The approved plan update acknowledges comments submitted by the Coalition and other stakeholders urging the ports to use near-zero-emission trucks and equipment on the path to zero emissions. The original draft did not support adoption of the superclean trucks available right now. The final version specifies that fleets should accelerate their deployment of near-zero-emission engines while budgeting and planning for a zero-emission fleet. The plan’s Clean Trucks Program includes incentives and pilot programs to help fleets add cleaner trucks before 2035.
The Clean Trucks Program requires the following actions:
- Beginning in mid-2018, new trucks entering the ports’ Drayage Truck Registry must have a 2014 model year or newer engine.
- Beginning in early 2020, following the anticipated announcement of California’s near-zero-emission heavy-duty engine standard, all heavy-duty trucks will be charged an unspecified rate to enter the ports’ terminals. Trucks that are certified at the near-zero standard or better will be exempt. The final CAAP moved this date up from 2023.
- Starting in 2023, or when the state’s near-zero-emission heavy-duty engine standard is mandatory for truck engine manufacturers, new trucks entering the Drayage Truck Registry must have engines that meet the standard.

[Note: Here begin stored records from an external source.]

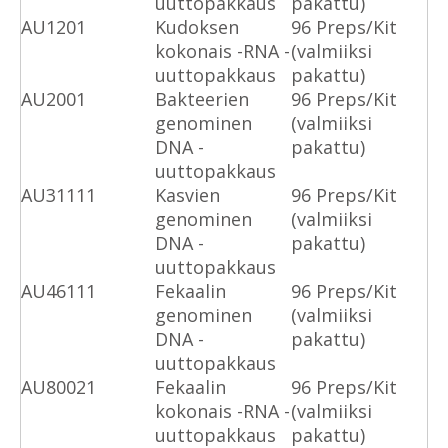
uuttopakkaus
pakattu)
AU1201
Kudoksen
96 Preps/Kit
kokonais -RNA -
(valmiiksi
uuttopakkaus
pakattu)
AU2001
Bakteerien
96 Preps/Kit
genominen
(valmiiksi
DNA -
pakattu)
uuttopakkaus
AU31111
Kasvien
96 Preps/Kit
genominen
(valmiiksi
DNA -
pakattu)
uuttopakkaus
AU46111
Fekaalin
96 Preps/Kit
genominen
(valmiiksi
DNA -
pakattu)
uuttopakkaus
AU80021
Fekaalin
96 Preps/Kit
kokonais -RNA -
(valmiiksi
uuttopakkaus
pakattu)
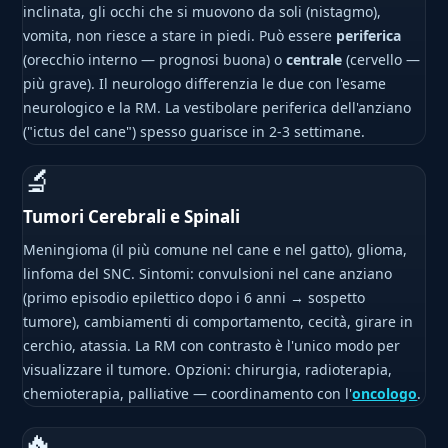
inclinata, gli occhi che si muovono da soli (nistagmo),
vomita, non riesce a stare in piedi. Può essere
periferica
(orecchio interno — prognosi buona) o
centrale
(cervello —
più grave). Il neurologo differenzia le due con l'esame
neurologico e la RM. La vestibolare periferica dell'anziano
("ictus del cane") spesso guarisce in 2-3 settimane.
🔬
Tumori Cerebrali e Spinali
Meningioma (il più comune nel cane e nel gatto), glioma,
linfoma del SNC. Sintomi: convulsioni nel cane anziano
(primo episodio epilettico dopo i 6 anni → sospetto
tumore), cambiamenti di comportamento, cecità, girare in
cerchio, atassia. La RM con contrasto è l'unico modo per
visualizzare il tumore. Opzioni: chirurgia, radioterapia,
chemioterapia, palliative — coordinamento con l'
oncologo
.
🔥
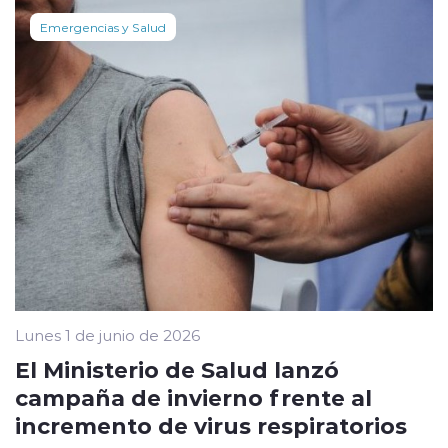
Emergencias y Salud
Lunes 1 de junio de 2026
El Ministerio de Salud lanzó
campaña de invierno frente al
incremento de virus respiratorios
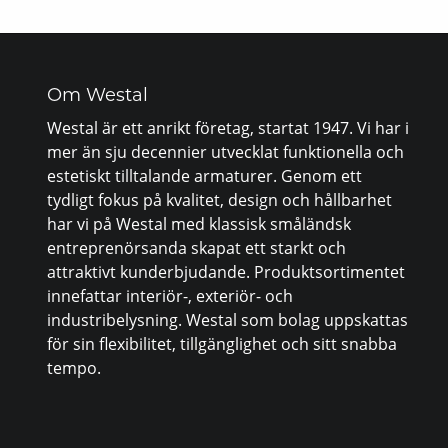
Om Westal
Westal är ett anrikt företag, startat 1947. Vi har i
mer än sju decennier utvecklat funktionella och
estetiskt tilltalande armaturer. Genom ett
tydligt fokus på kvalitet, design och hållbarhet
har vi på Westal med klassisk småländsk
entreprenörsanda skapat ett starkt och
attraktivt kunderbjudande. Produktsortimentet
innefattar interiör-, exteriör- och
industribelysning. Westal som bolag uppskattas
för sin flexibilitet, tillgänglighet och sitt snabba
tempo.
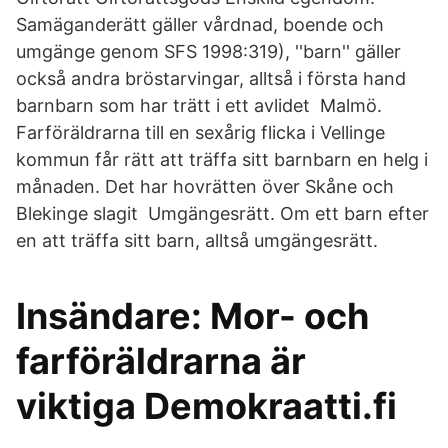
Samäganderätt gäller vårdnad, boende och
umgänge genom SFS 1998:319), ''barn'' gäller
också andra bröstarvingar, alltså i första hand
barnbarn som har trätt i ett avlidet Malmö.
Farföräldrarna till en sexårig flicka i Vellinge
kommun får rätt att träffa sitt barnbarn en helg i
månaden. Det har hovrätten över Skåne och
Blekinge slagit Umgängesrätt. Om ett barn efter
en att träffa sitt barn, alltså umgängesrätt.
Insändare: Mor- och
farföräldrarna är
viktiga Demokraatti.fi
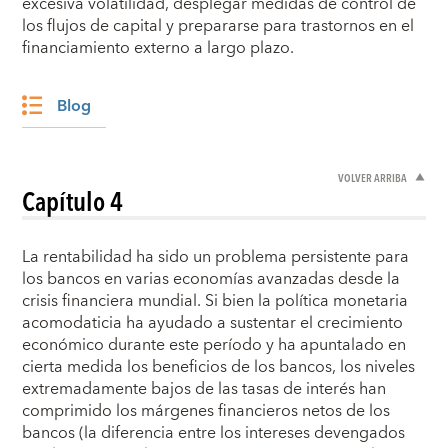
excesiva volatilidad, desplegar medidas de control de
los flujos de capital y prepararse para trastornos en el
financiamiento externo a largo plazo.
Blog
VOLVER ARRIBA
Capítulo 4
La rentabilidad ha sido un problema persistente para
los bancos en varias economías avanzadas desde la
crisis financiera mundial. Si bien la política monetaria
acomodaticia ha ayudado a sustentar el crecimiento
económico durante este período y ha apuntalado en
cierta medida los beneficios de los bancos, los niveles
extremadamente bajos de las tasas de interés han
comprimido los márgenes financieros netos de los
bancos (la diferencia entre los intereses devengados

- By 2035, only trucks that are certified at zero emissions will be exempt from the truck rate.
“As an industry, we asked the ports to move the date to begin charging trucks a fee to 2018 from 2023. They moved it to 2020 in response,” said Coalition President Thomas Lawson.
Improved but not perfect
Noting that the ports call the CAAP a “planning document” whose details will be developed as part of the implementation process, Lawson identified some improvements he’d like to see as the plan is rolled out.
“I’m pleased to see that the CAAP 2017 update has been improved over the version released in July. However, by strengthening the plan as it’s implemented, the ports can significantly reduce their NOx and greenhouse gas emissions as soon as next year,” said Lawson, who submitted a comments letter on behalf of the Coalition suggesting changes and attended the final vote.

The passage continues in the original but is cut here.